Herman Cain announced his candidacy for the presidency today, which I'm sure prompted those who heard about it to ask, "Who?"
And to be honest about it, that would have been my reaction about a month ago, when I had never heard the name either. But in early May, Cain took part in a panel discussion - Fox News called it a "debate," but it really wasn't a debate in the classic sense - with other presidential wanna-bees, including former Minnesota Gov. Tim Pawlenty.
I didn't watch the discussion, but the next day I heard someone on the radio raving about how good Herman Cain was, and later in the day someone said to me "That Herman Cain guy was really good," and the two references in the span of a couple hours piqued my curiosity.

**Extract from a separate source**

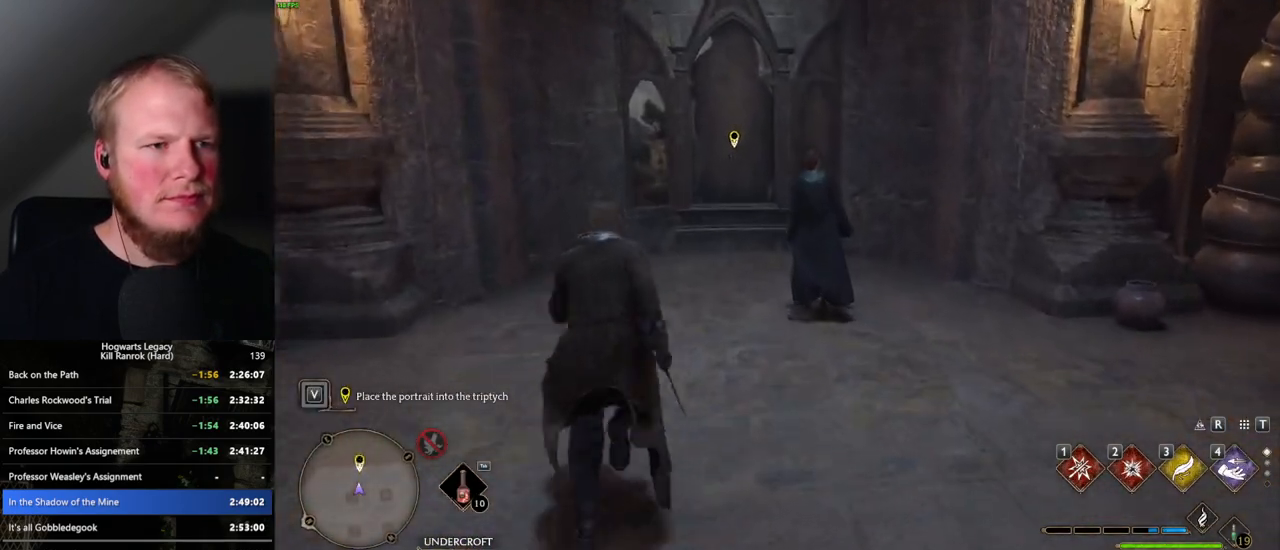
{"keys": ["w"], "mouse": [], "events": []}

So, off I went to the internet to look for video clips and learn what I could about Herman Cain. And what I found was pretty interesting. First of all, he WAS very good in the debate. This blogger thought so, and provides clips of both the debate and the focus group reaction afterwards.
When I went to read his bio, I became even more impressed. Raised in Georgia, by parents who worked as a cleaner and a chauffeur, Cain graduated from Morehouse College with a degree in math, and later added a Master's in Computer Science from Purdue while also working full-time for the Department of the Navy.
He then entered the business world, and became a Vice-President at Pillsbury, then was later named CEO of their Godfather's Pizza subsidiary. He then organized a group of investors to buy Godfather's from Pillsbury, and remained CEO until he left to become head of the National Restaurant Association. He was later named to the Board of Governors of the Federal Reserve Bank in Kansas City, and became both an author and radio host.
He had a moment of fame in the early 1990s, when he went toe-to-toe with President Clinton at a town hall meeting and carried the moment in a debate over Clinton's proposed health care plan.
It's a resume that really speaks to me, chock-full of private sector, real-world experience, a sharp intellect and an ability to articulate conservative positions. You can read more about him and a detailed bio here.
It's hard to imagine that someone with less than 1% name recognition in May of 2011 could be elected President in 18 months, and the last time someone did something close to that (Jimmy Carter) it produced the worst presidency of the 20th century. But at least for now, I'm intrigued, and would urge people to pay some attention to the guy.